Set out everything from the start of the data down to the line containing "আর্কিওলজিস্টরা" as a numbered list, leaving out blank lines and including both ends.

+===+

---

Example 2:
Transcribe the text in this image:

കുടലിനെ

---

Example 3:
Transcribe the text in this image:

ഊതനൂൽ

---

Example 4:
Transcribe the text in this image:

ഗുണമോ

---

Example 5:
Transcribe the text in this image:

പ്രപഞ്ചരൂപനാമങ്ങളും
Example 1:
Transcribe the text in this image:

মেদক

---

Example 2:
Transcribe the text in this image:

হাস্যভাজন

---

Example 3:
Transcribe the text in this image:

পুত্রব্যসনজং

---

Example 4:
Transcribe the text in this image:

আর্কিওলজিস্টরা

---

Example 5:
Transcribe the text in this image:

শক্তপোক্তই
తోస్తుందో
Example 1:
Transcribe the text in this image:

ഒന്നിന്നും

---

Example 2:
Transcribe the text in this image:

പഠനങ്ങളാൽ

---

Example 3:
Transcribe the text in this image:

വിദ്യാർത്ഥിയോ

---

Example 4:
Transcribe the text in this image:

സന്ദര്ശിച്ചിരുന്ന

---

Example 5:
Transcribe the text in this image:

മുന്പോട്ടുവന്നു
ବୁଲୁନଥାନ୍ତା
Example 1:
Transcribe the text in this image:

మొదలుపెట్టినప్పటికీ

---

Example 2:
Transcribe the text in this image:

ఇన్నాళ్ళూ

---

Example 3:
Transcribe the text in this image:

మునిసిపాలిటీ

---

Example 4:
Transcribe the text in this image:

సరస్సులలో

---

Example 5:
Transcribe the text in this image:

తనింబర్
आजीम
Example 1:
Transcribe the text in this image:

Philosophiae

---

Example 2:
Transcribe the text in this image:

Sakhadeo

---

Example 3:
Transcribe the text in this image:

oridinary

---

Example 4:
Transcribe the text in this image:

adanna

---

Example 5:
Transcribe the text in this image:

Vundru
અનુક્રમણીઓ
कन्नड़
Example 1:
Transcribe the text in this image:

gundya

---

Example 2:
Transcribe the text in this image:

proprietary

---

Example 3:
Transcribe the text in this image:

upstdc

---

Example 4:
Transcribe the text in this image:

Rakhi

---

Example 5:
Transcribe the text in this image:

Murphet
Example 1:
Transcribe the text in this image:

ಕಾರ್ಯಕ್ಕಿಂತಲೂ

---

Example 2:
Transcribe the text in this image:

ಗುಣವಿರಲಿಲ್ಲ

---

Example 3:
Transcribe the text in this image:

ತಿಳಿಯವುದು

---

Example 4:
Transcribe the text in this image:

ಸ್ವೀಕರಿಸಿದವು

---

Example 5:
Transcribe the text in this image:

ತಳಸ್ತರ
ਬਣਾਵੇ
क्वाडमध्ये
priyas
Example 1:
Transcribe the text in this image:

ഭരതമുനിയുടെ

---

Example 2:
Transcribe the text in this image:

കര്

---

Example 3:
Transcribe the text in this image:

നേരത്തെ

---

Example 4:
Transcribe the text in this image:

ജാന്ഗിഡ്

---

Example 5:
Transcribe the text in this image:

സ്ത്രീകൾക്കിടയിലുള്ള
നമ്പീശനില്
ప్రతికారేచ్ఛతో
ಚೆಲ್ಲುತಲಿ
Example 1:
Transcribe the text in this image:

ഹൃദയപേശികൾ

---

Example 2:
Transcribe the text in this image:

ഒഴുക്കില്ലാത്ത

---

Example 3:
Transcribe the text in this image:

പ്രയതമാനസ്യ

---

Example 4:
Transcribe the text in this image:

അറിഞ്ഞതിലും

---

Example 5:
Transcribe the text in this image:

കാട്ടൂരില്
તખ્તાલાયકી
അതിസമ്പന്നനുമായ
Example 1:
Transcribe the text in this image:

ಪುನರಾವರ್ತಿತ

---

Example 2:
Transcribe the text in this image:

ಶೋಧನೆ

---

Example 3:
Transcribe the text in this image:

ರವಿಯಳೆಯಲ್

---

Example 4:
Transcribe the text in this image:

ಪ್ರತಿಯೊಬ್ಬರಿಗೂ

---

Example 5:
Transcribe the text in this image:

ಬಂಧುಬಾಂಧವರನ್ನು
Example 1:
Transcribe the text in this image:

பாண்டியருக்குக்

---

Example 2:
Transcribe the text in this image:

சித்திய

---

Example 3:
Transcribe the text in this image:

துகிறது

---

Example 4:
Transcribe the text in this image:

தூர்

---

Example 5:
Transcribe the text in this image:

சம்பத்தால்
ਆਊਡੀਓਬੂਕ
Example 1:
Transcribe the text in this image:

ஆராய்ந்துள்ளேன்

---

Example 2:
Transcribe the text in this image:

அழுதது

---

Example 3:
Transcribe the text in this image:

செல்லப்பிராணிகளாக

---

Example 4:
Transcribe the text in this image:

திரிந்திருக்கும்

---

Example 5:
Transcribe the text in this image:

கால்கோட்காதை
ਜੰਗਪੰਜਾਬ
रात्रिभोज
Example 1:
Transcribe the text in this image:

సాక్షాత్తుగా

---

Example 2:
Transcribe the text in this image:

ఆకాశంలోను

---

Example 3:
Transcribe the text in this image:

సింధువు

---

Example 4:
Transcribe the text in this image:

+===+

### Finished exercise
1. ---
2. Example 2:
3. Transcribe the text in this image:
4. കുടലിനെ
5. ---
6. Example 3:
7. Transcribe the text in this image:
8. ഊതനൂൽ
9. ---
10. Example 4:
11. Transcribe the text in this image:
12. ഗുണമോ
13. ---
14. Example 5:
15. Transcribe the text in this image:
16. പ്രപഞ്ചരൂപനാമങ്ങളും
17. Example 1:
18. Transcribe the text in this image:
19. মেদক
20. ---
21. Example 2:
22. Transcribe the text in this image:
23. হাস্যভাজন
24. ---
25. Example 3:
26. Transcribe the text in this image:
27. পুত্রব্যসনজং
28. ---
29. Example 4:
30. Transcribe the text in this image:
31. আর্কিওলজিস্টরা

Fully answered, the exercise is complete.